Ashutosh SinghalAshutosh Singhal2 février 202614 min

J'étais assis dans mon bureau un soir de novembre, tard, quand un collègue m'a envoyé un lien. « Il faut que tu voies ça. » C'était la publicité « Holidays Are Coming » de Coca-Cola pour 2025 — celle entièrement générée par IA. Je l'ai regardée deux fois. La première fois, quelque chose clochait sans que je puisse le nommer. La deuxième fois, j'ai su.

Les camions étaient rouges. La neige scintillait. Les ours polaires traversaient lourdement l'écran. Et rien de tout cela n'avait d'importance, parce que chaque sourire dans cette publicité était mort au fond des yeux.

Cette publicité est devenue l'étude de cas la plus importante dans notre travail chez Veriprajna — non pas parce qu'elle était mauvaise, mais parce qu'elle était presque bonne. Et « presque bonne », c'est là où les marques vont mourir. La publicité IA de Coca-Cola est le signal le plus clair que j'aie vu que l'ère de ce que j'appelle le « LLM Wrapper » — coller une jolie interface par-dessus un modèle fondamental comme Sora ou Runway et appeler ça un pipeline de production — est révolue pour toute marque qui tient à sa réputation. La confiance dans les publicités entièrement réalisées par IA s'établit à 13 %. Co-créées avec des humains ? 48 %. Cet écart n'est pas une erreur d'arrondi. C'est un gouffre.

Cet essai porte sur ce qui se trouve de l'autre côté de ce gouffre : les workflows d'IA hybrides, où l'intention humaine gouverne la vélocité de la machine. C'est l'approche que nous développons chez Veriprajna, et c'est la seule architecture qui, à mon sens, peut protéger le capital de marque à l'ère des médias synthétiques.

La publicité qui a rompu le charme

Voici ce que la plupart des gens ont manqué à propos du fiasco de Coca-Cola. Ce n'était pas bon marché. Ce n'était pas de la paresse. L'équipe de production aurait généré plus de 70 000 clips vidéo pour assembler un seul spot de 30 secondes. Deux studios — Secret Level et Silverside AI — étaient impliqués. Le responsable de l'IA générative de Coca-Cola a publiquement affirmé que le travail était « dix fois meilleur » que leur précédente tentative IA.

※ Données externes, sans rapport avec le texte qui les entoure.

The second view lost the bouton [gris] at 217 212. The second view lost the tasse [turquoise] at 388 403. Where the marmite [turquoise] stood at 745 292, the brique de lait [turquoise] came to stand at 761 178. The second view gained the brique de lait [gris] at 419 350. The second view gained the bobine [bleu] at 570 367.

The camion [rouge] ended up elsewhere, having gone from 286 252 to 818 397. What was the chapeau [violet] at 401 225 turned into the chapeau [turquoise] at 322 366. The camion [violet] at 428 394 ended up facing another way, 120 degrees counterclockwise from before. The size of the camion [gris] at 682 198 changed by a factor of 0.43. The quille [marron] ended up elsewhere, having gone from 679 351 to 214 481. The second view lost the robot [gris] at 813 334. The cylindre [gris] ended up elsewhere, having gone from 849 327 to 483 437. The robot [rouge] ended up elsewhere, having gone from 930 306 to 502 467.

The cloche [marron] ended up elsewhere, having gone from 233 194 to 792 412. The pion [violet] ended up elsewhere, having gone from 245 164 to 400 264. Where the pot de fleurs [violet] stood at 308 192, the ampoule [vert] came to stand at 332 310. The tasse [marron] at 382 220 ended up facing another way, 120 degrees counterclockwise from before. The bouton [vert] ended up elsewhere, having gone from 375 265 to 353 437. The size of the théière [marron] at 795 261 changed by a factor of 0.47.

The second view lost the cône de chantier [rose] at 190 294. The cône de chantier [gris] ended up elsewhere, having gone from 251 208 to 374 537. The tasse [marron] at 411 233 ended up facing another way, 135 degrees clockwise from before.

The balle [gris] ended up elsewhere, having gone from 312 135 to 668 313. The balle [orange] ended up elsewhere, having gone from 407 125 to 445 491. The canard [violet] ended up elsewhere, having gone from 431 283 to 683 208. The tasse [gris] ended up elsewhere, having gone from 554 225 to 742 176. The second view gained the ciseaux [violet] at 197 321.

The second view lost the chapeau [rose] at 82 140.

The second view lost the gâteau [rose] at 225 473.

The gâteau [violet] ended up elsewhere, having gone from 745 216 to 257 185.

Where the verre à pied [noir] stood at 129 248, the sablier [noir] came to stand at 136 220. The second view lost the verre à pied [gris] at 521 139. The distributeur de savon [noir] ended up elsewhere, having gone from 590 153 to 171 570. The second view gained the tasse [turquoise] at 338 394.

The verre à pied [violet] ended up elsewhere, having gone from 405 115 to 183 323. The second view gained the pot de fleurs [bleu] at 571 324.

Et le public l'a quand même détestée.

Les commentaires étaient brutaux. « Sans âme. » « Dystopique. » Mon préféré, dégoulinant de ce genre de colère que seul un fan trahi peut éprouver : « Coca-Cola est rouge parce que c'est fait du sang des artistes au chômage. »

Je me souviens d'avoir décortiqué la publicité image par image avec mon équipe, en essayant d'articuler exactement ce qui ne fonctionnait pas. L'un de nos designers a pointé l'écran et a dit : « Le camion a un nombre de roues différent dans ce plan par rapport à il y a trois secondes. » Elle avait raison. Nous avons commencé à compter. La forme de la cabine changeait d'un plan à l'autre. Le châssis flottait au-dessus de la neige comme un aéroglisseur — pas de suspension, pas de transfert de poids, pas de friction.

Mais le vrai problème, ce n'étaient pas les camions. C'étaient les gens. Ou plutôt, les non-gens.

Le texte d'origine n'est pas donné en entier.